The Real Skill: Reasoning Backwards
Rung 1 went forwards — change first, then spot the signs. Mastery is going backwards. A cut apple turns brown on the bench. Work back: a colour change, hard to reverse, no boiling or mixing — chemical, the flesh reacting with oxygen. A puddle of water disappears overnight. Work back: still water, just gone to vapour, no new substance — purely physical. Two clear liquids are mixed and a cloudy solid appears. Work back: a new solid out of nowhere is a precipitate — chemical. Each time you take the sign and talk back through it to a verdict.
Try the scenario cards in the toy, then play with the sealed-versus-open candle: seal it and the gases are trapped, so the scales hold steady and you can see conservation of mass; open the lid and the products float off, so the reading drops even though nothing was destroyed.

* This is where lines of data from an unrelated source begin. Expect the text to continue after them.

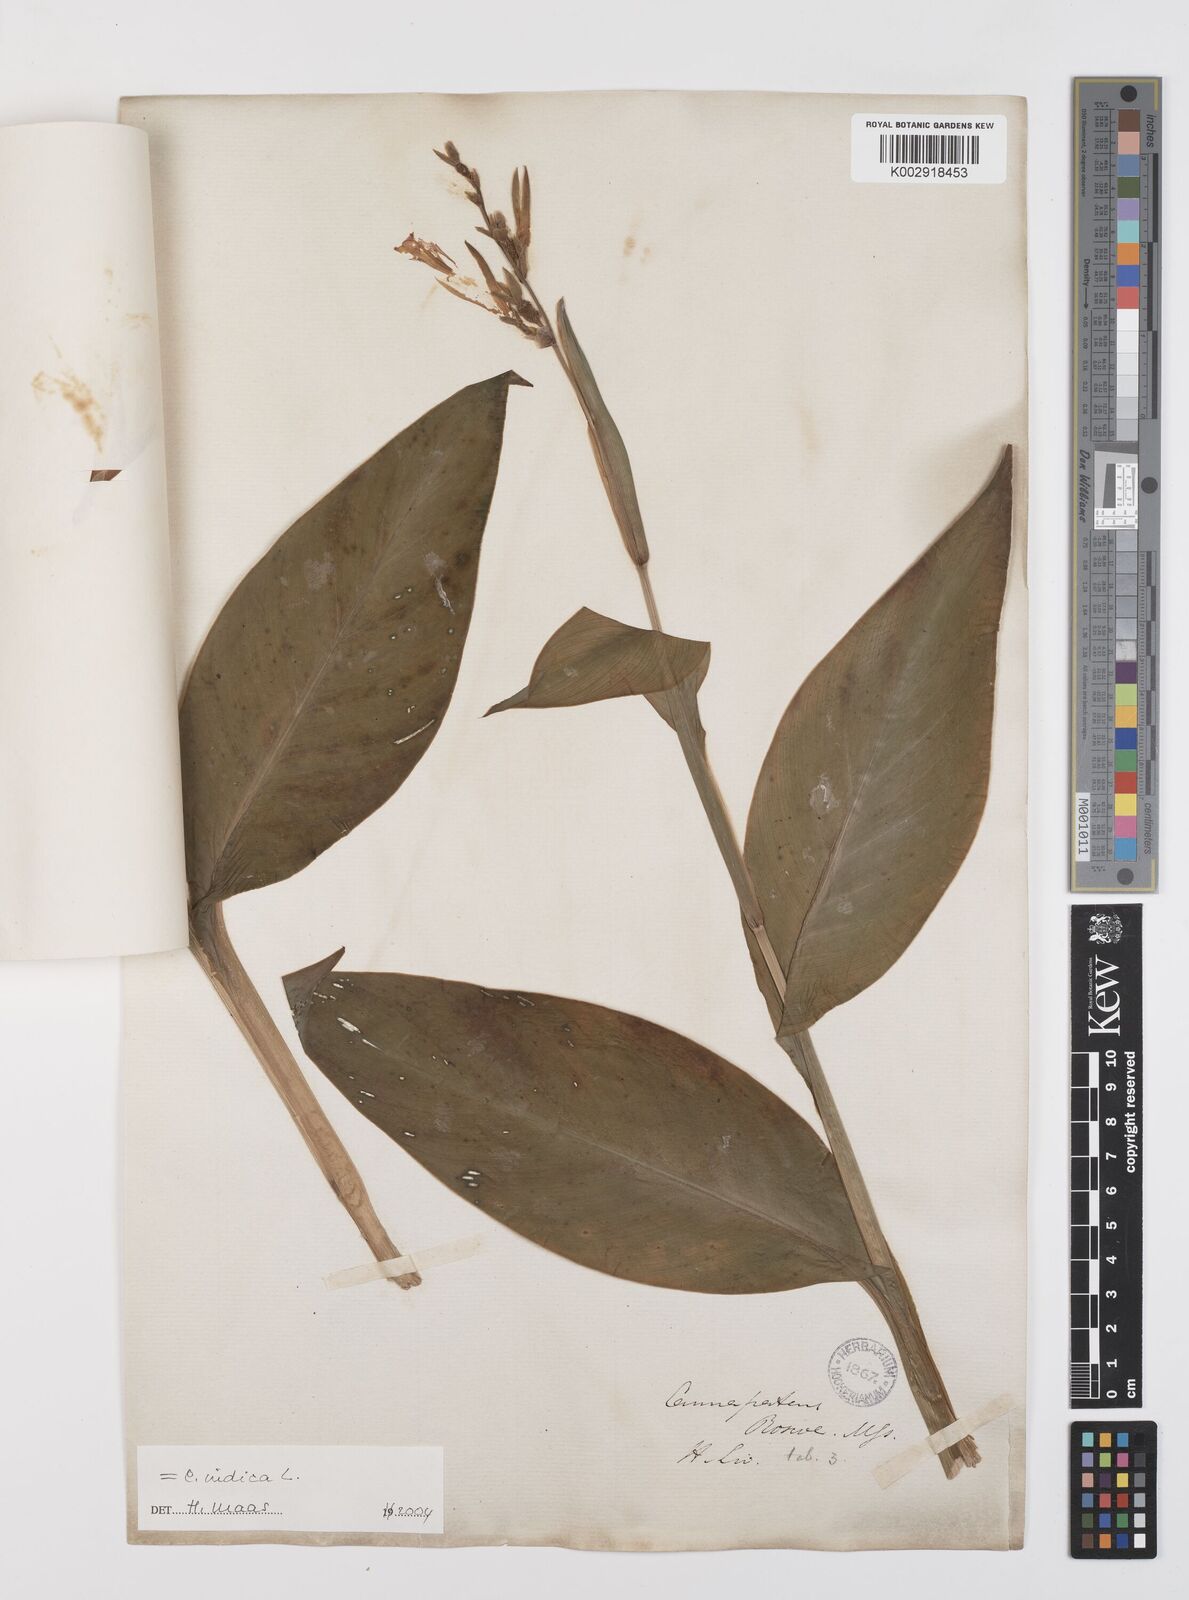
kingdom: Plantae
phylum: Tracheophyta
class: Liliopsida
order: Zingiberales
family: Cannaceae
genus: Canna
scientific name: Canna indica
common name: Indian shot
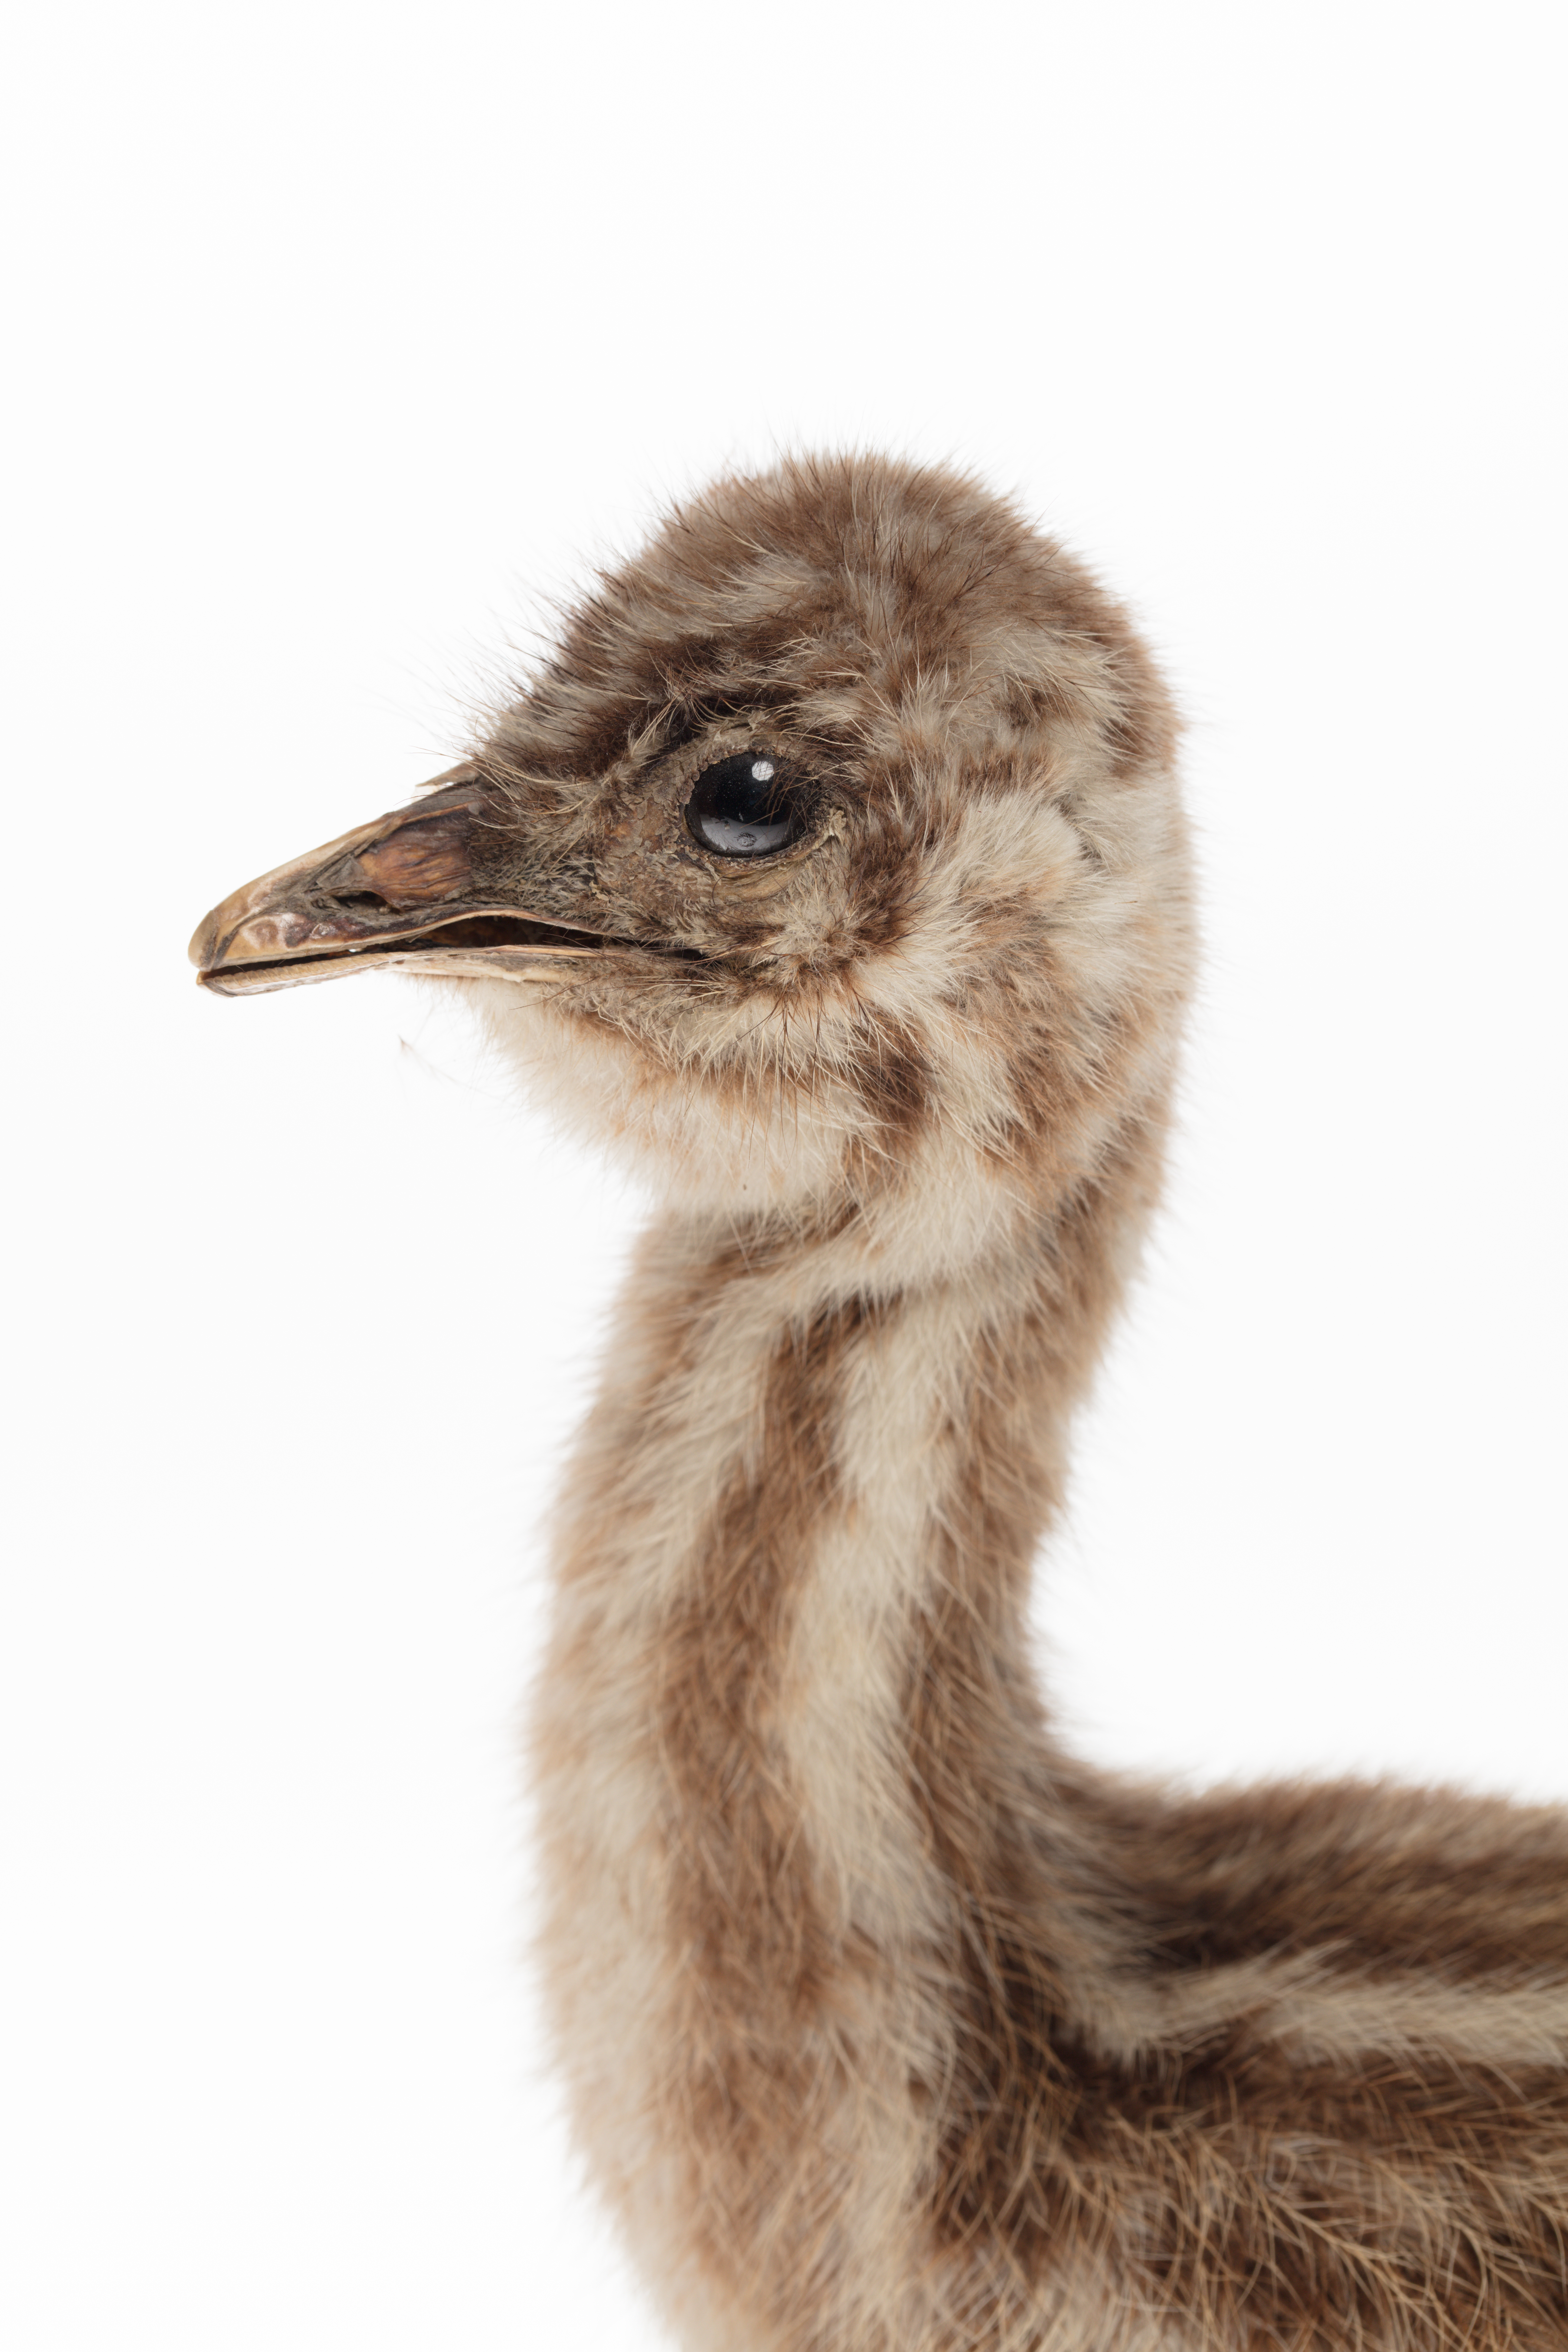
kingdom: Animalia
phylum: Chordata
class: Aves
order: Casuariiformes
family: Dromaiidae
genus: Dromaius
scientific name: Dromaius novaehollandiae
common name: Emu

A Depth-study Thread (optional)
This is a lovely launch pad for a Year 8 depth study (the scope sets aside time for one): design a fair test of what speeds up rusting — does water alone do it, does salt make it worse, does air-only keep iron shiny? Set up identical nails in different conditions, change one thing at a time, and watch them over a fortnight. It's real working scientifically (SC4-WS-04, SC4-WS-07) hanging off a single chemical change.